Publisher: Focus Interactive
Price: £39.99

WE didn't own the Encyclopedia Britannica when I was a child. My family couldn't afford them. The only person I knew with a full set was my wealthy uncle. If I was lucky, during a visit I'd be allowed to leaf through a volume to keep me quiet. Looking at those heavy tomes with their gold lettering and dense lines of text, it wasn't hard to imagine that the complete Encyclopedia Britannica must hold the answers to just about everything in creation.

In one way it's hard to get quite that dumb-struck by the Britannica on DVD - even for a ten-year-old - because it comes on a plain disc.

But consider this: the '09 Ultimate Edition contains more entries, tools and info than my uncle's 20-odd volumes ever did. It actually contains all 74 volumes of the print edition which, were you to buy them, would cost more than £1,500.

Ever since the Britannica moved onto the computer it has been locked in a titanic struggle with Encarta, Microsoft's up-start encyclopedia, for bragging rights.

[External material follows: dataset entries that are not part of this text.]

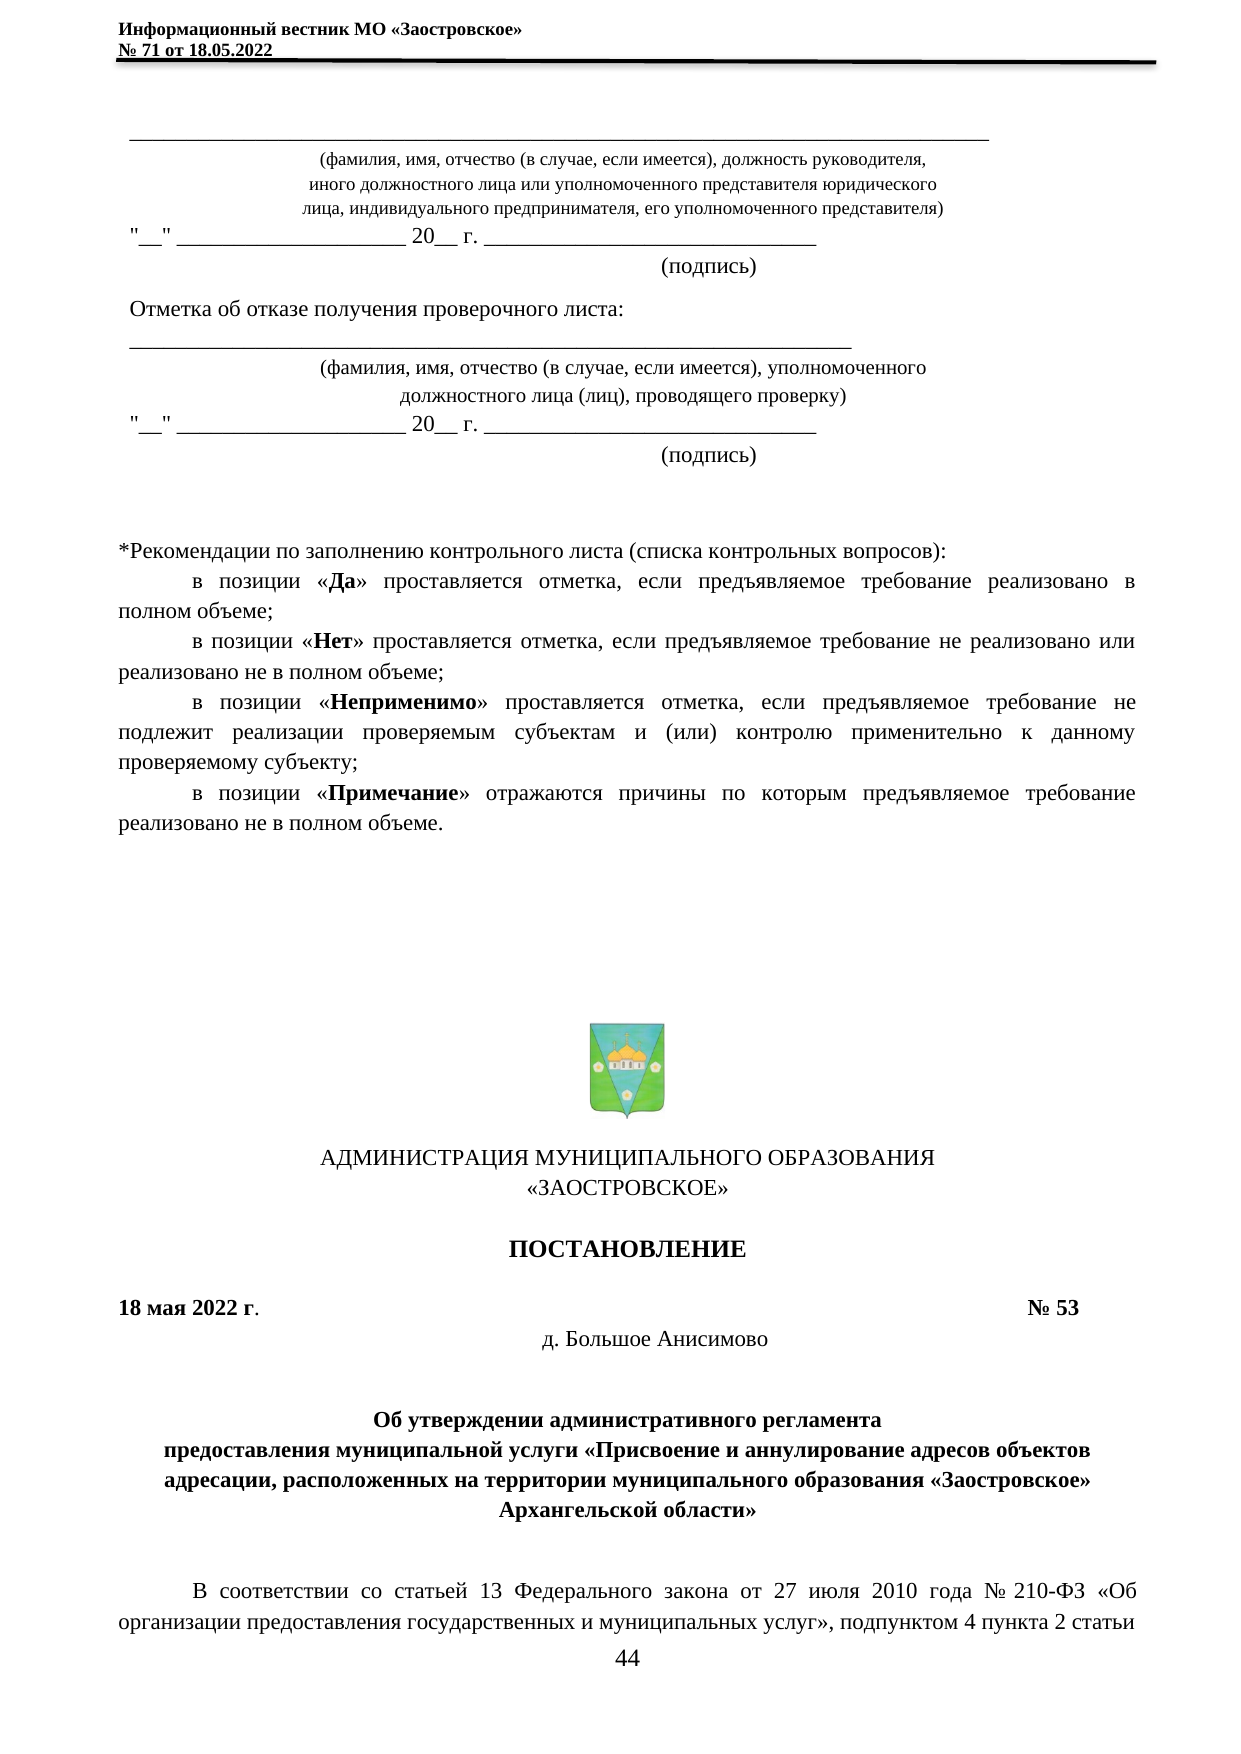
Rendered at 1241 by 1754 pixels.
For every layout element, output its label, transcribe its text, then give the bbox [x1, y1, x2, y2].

text Об утверждении административного регламента [118, 1406, 1137, 1432]
text АДМИНИСТРАЦИЯ МУНИЦИПАЛЬНОГО ОБРАЗОВАНИЯ [118, 1144, 1137, 1170]
text в позиции «Неприменимо» проставляется отметка, если предъявляемое требование не подлежит реализации проверяемым субъектам и (или) контролю применительно к данному проверяемому субъекту; [118, 688, 1137, 775]
text 18 мая 2022 г. № 53 [118, 1294, 1137, 1321]
text предоставления муниципальной услуги «Присвоение и аннулирование адресов объектов адресации, расположенных на территории муниципального образования «Заостровское» Архангельской области» [118, 1436, 1137, 1523]
text в позиции «Нет» проставляется отметка, если предъявляемое требование не реализовано или реализовано не в полном объеме; [118, 627, 1137, 684]
text в позиции «Примечание» отражаются причины по которым предъявляемое требование реализовано не в полном объеме. [118, 778, 1137, 835]
text в позиции «Да» проставляется отметка, если предъявляемое требование реализовано в полном объеме; [118, 567, 1137, 624]
text «ЗАОСТРОВСКОЕ» [118, 1174, 1137, 1200]
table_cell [118, 118, 1128, 501]
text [118, 1577, 1137, 1634]
picture [589, 1022, 666, 1119]
text д. Большое Анисимово [118, 1324, 1137, 1351]
text ПОСТАНОВЛЕНИЕ [118, 1234, 1137, 1263]
text *Рекомендации по заполнению контрольного листа (списка контрольных вопросов): [118, 537, 1137, 563]
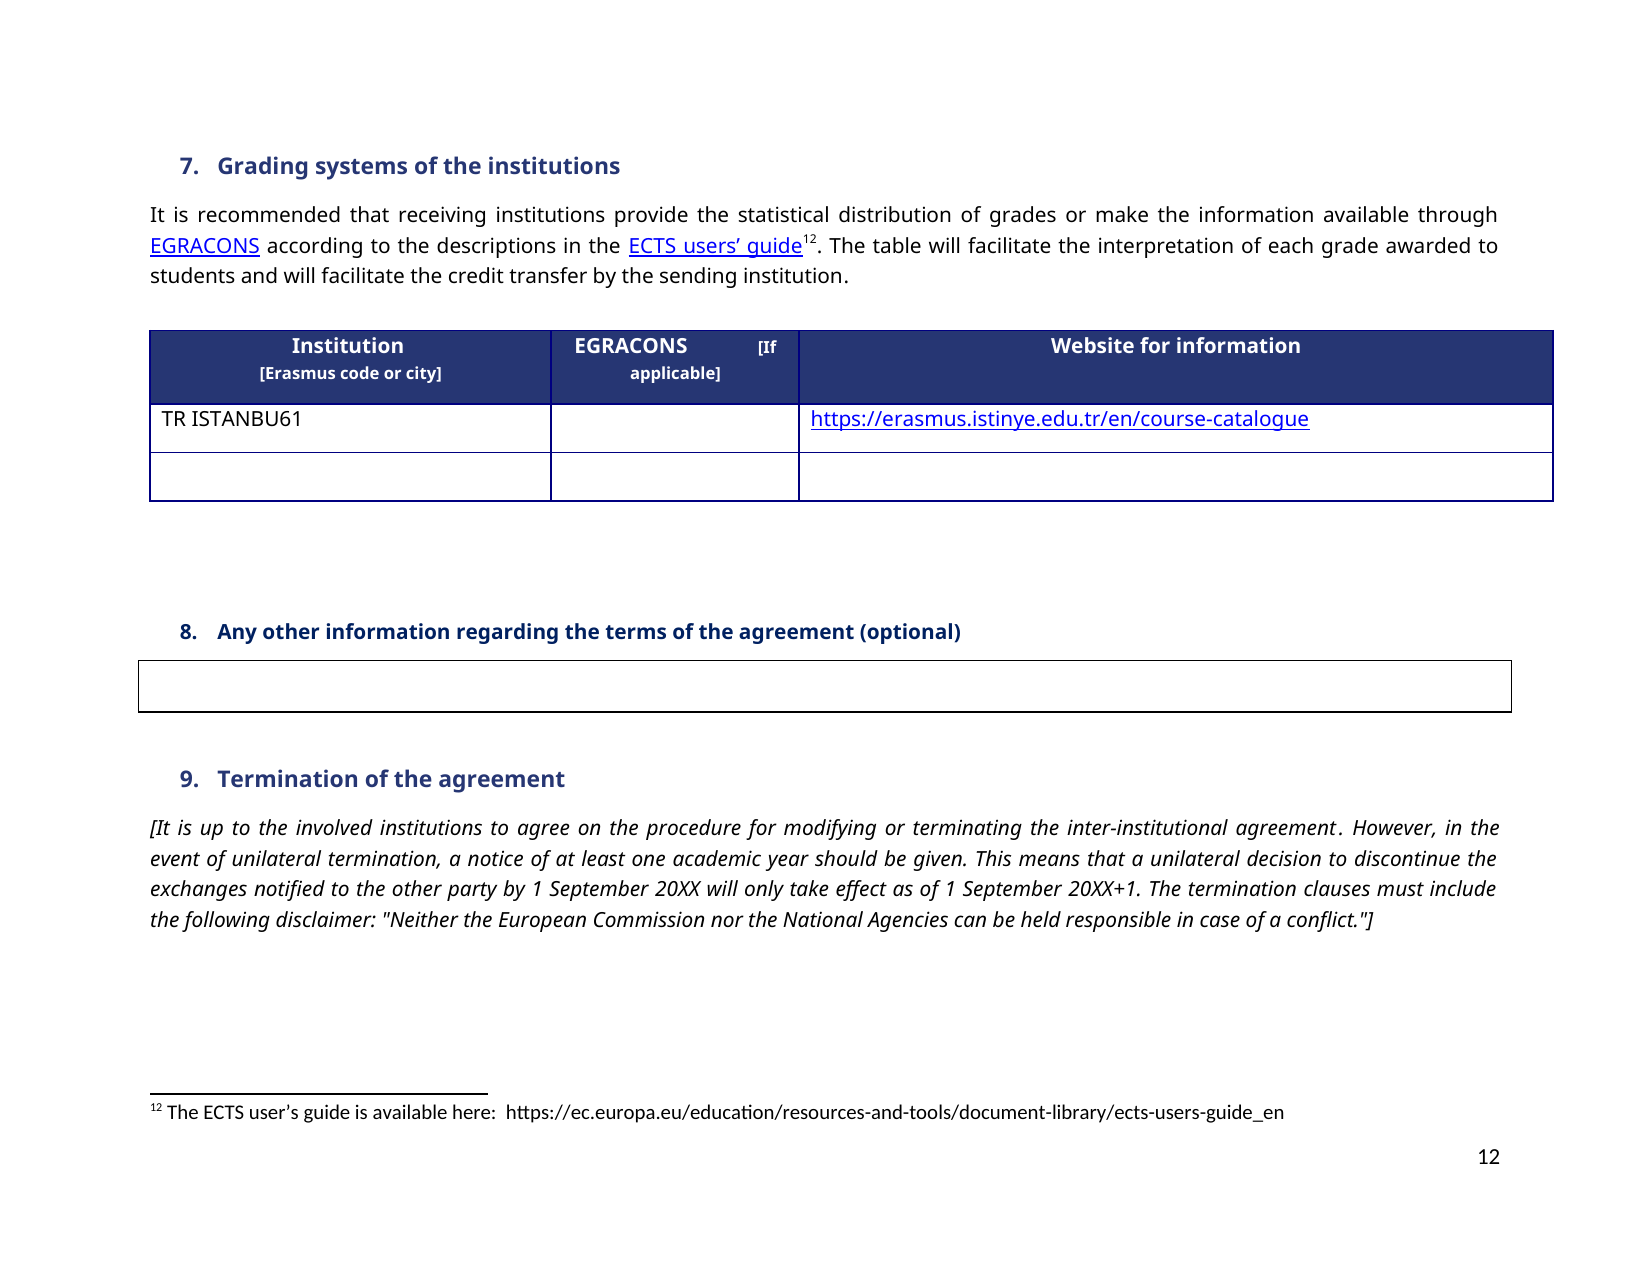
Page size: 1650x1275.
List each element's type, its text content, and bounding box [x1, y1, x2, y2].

table_cell [800, 453, 1552, 500]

The Microsoft version used to fall down because of a perceived US bias, but that's long since been sorted, and Encarta is now a very fine piece of research software for any UK student.

Britannica offers something different, though. For starters it's a research tool for all the family with a huge range of articles suitable for young students aged six to ten, the student library ideal for inquiring minds aged ten to 14 and the encyclopedia library itself that's right for students and adults.

The articles are written by Nobel laureates, historians and notable experts then checked for accuracy.

One other thing: Britannica 09 runs just as well on a Mac as a PC.